I have studied and written about issues of dominant group privilege and oppression for decades, and I co-edited a book, Investigating Christian Privilege and Religious Oppression in the United States, with Khyati Joshi and Ellen Fairchild. I asked the producer how my appearance would be structured and the specific types of questions I was to address.
I have constructed a definition of Christian privilege as the overarching system of advantages bestowed on Christians. It is the institutionalization of a Christian norm or standard, which establishes and perpetuates the notion that all people are or should be Christian thereby privileging Christians and Christianity, and excluding the needs, concerns, ethnic/religious cultural practices, and life experiences of people who are not Christian.
The Fox producer then stated that the order of the interview would go as follows: 1) a general description and definition of the concept of Christian privilege, 2) a connection to professor Robin DiAngelo’s notion of “white fragility,” concluding with 3) a discussion of Jay-Z’s comment on the new David Letterman program that the election of Donald Trump as President may be a “great thing” in the sense that Trump is “bringing out an ugly side of America that we wanted to believe was gone.”
Long before my invitation to appear, I tuned into the Fox channel and specifically to “Watters World” on several occasions to get an overall sense of how this conservative megamedia outlet reflected political issues. Understanding full well Fox’s far-right bias, I accepted the producer’s invitation to appear with very minimal expectations related to the network and host’s “fair and balanced” perspective on the issues to be addressed.

Extracted data entries

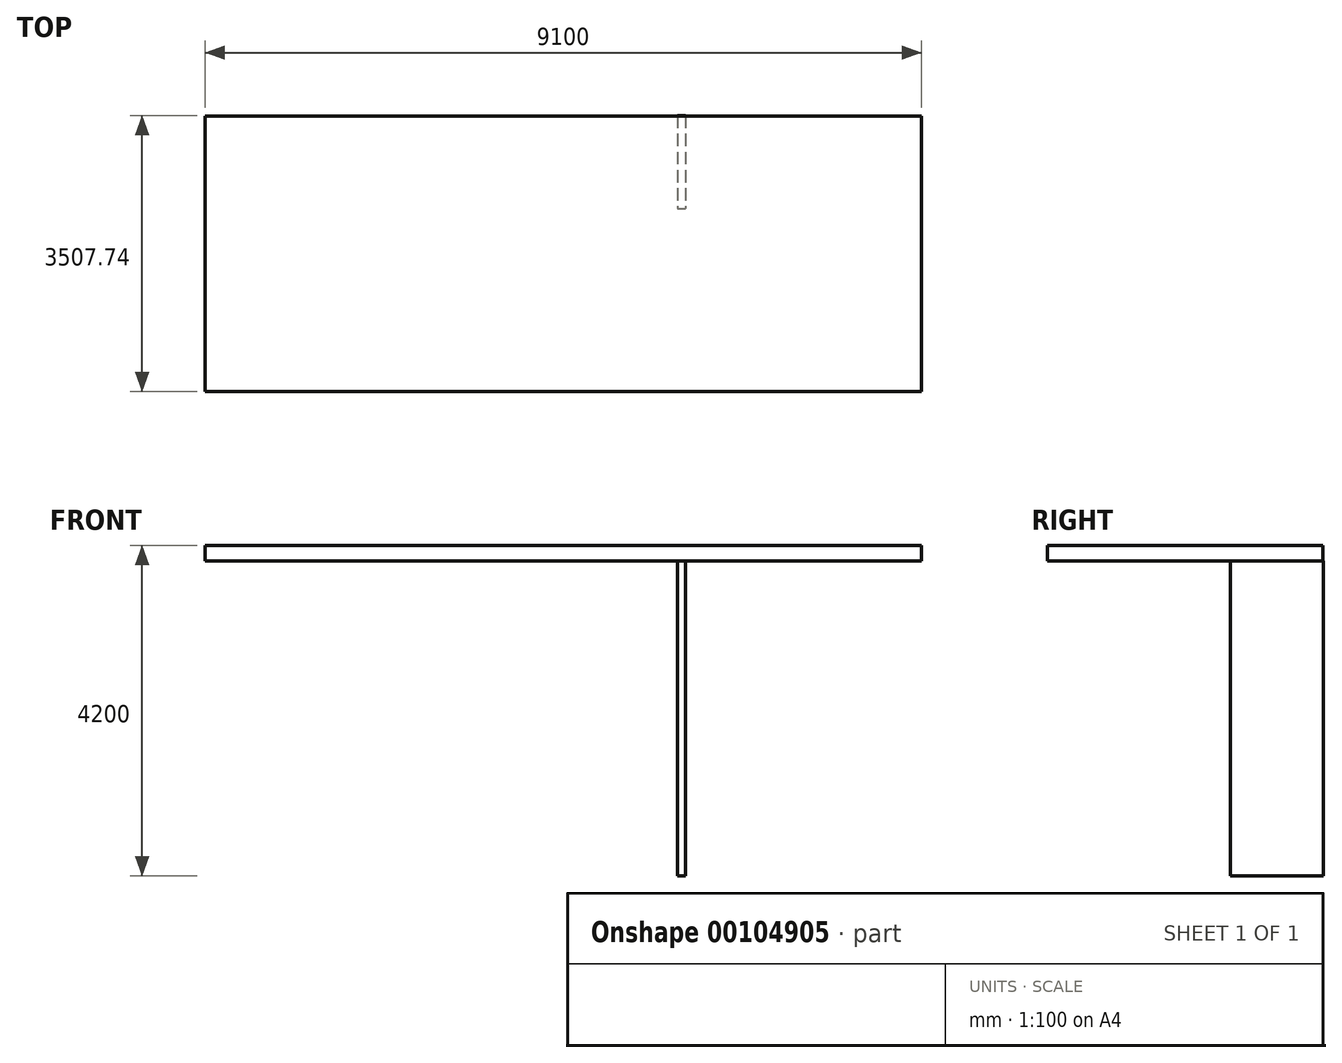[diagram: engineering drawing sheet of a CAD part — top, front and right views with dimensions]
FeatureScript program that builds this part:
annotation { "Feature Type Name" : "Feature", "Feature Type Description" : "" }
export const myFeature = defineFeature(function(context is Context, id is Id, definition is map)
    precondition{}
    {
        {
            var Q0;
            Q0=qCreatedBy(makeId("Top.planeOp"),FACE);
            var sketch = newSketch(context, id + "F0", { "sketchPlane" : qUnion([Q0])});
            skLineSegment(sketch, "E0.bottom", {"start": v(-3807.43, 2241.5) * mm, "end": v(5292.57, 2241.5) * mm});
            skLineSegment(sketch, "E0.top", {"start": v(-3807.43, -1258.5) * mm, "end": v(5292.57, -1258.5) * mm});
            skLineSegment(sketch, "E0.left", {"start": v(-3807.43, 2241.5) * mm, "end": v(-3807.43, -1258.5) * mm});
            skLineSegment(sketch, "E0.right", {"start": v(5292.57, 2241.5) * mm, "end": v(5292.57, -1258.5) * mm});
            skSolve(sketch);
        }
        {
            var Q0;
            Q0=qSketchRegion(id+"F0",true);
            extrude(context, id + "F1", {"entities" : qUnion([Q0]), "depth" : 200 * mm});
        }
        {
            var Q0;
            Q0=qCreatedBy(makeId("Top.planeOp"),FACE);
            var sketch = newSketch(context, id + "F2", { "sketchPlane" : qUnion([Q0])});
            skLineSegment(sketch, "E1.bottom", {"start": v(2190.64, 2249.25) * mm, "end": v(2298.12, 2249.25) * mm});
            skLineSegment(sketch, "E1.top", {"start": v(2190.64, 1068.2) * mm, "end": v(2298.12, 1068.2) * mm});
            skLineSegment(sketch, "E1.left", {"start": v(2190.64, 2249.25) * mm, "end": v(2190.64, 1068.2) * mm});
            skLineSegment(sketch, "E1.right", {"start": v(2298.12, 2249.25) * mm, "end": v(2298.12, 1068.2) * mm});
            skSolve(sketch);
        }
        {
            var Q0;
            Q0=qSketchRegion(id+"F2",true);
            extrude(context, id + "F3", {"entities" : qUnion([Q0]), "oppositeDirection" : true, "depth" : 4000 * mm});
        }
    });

▶ Problems to solve
a) Answer these questions about the passage on Christian privilege:
(i) Who co-edited the book with the writer?
(ii) Whose notion of "white fragility" was the interview supposed to connect to?
(iii) Which Fox program did the writer watch several times before the invitation?
b) Quote the entries from their beginning up to and including the line with "export const myFeature". Leave the pictures out.

▶ Outputs for the tasks
a)
(i) Khyati Joshi and Ellen Fairchild
(ii) Professor Robin DiAngelo's
(iii) "Watters World"

b)
[diagram: engineering drawing sheet of a CAD part — top, front and right views with dimensions]
FeatureScript program that builds this part:
annotation { "Feature Type Name" : "Feature", "Feature Type Description" : "" }
export const myFeature = defineFeature(function(context is Context, id is Id, definition is map)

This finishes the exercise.